**EXERCISE DETAILS**: Reproduce verbatim every line from the one containing "this 1058×1026 image." through the last line of the records, both included.

**STORED DATA**:
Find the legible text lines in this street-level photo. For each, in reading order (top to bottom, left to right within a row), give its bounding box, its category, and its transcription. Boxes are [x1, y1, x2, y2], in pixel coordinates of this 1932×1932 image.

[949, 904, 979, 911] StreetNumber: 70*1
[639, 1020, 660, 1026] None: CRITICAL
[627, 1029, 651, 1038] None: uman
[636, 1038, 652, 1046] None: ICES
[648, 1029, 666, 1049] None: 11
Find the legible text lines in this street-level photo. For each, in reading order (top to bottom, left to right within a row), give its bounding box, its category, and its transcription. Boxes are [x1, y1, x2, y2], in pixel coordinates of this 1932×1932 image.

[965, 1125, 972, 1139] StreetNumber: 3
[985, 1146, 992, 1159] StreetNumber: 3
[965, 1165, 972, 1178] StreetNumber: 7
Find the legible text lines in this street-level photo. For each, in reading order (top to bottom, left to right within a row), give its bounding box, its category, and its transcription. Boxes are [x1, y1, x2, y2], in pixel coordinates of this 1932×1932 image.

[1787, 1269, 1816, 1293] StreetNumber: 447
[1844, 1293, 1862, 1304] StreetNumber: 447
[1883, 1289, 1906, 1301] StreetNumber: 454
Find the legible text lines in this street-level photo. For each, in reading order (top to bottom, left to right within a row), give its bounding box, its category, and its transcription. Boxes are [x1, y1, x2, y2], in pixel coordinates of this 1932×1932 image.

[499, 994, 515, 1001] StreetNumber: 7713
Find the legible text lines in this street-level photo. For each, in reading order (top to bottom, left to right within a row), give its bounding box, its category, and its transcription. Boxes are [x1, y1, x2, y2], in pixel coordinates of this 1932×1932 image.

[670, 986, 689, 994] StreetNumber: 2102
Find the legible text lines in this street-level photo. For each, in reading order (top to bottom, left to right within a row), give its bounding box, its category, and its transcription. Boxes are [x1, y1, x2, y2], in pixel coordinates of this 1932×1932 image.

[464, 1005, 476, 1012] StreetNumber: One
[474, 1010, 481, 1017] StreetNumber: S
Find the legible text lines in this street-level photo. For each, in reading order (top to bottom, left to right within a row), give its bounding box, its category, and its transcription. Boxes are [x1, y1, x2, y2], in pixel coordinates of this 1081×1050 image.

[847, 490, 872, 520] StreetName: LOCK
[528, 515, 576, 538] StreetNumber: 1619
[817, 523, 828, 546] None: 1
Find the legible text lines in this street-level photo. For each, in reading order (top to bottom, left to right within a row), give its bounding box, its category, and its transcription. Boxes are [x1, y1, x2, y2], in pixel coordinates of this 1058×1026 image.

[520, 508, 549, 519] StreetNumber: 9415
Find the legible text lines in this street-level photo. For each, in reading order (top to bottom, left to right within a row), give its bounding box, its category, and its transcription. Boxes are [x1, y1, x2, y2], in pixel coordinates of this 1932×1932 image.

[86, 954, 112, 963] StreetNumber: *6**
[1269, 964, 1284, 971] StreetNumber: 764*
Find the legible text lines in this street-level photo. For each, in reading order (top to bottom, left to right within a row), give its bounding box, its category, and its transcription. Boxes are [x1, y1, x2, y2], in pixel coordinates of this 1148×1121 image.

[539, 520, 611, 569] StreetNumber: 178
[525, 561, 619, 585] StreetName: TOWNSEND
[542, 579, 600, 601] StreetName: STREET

**COMPLETE RESPONSE**:
Find the legible text lines in this street-level photo. For each, in reading order (top to bottom, left to right within a row), give its bounding box, its category, and its transcription. Boxes are [x1, y1, x2, y2], in pixel coordinates of this 1058×1026 image.

[520, 508, 549, 519] StreetNumber: 9415
Find the legible text lines in this street-level photo. For each, in reading order (top to bottom, left to right within a row), give its bounding box, its category, and its transcription. Boxes are [x1, y1, x2, y2], in pixel coordinates of this 1932×1932 image.

[86, 954, 112, 963] StreetNumber: *6**
[1269, 964, 1284, 971] StreetNumber: 764*
Find the legible text lines in this street-level photo. For each, in reading order (top to bottom, left to right within a row), give its bounding box, its category, and its transcription. Boxes are [x1, y1, x2, y2], in pixel coordinates of this 1148×1121 image.

[539, 520, 611, 569] StreetNumber: 178
[525, 561, 619, 585] StreetName: TOWNSEND
[542, 579, 600, 601] StreetName: STREET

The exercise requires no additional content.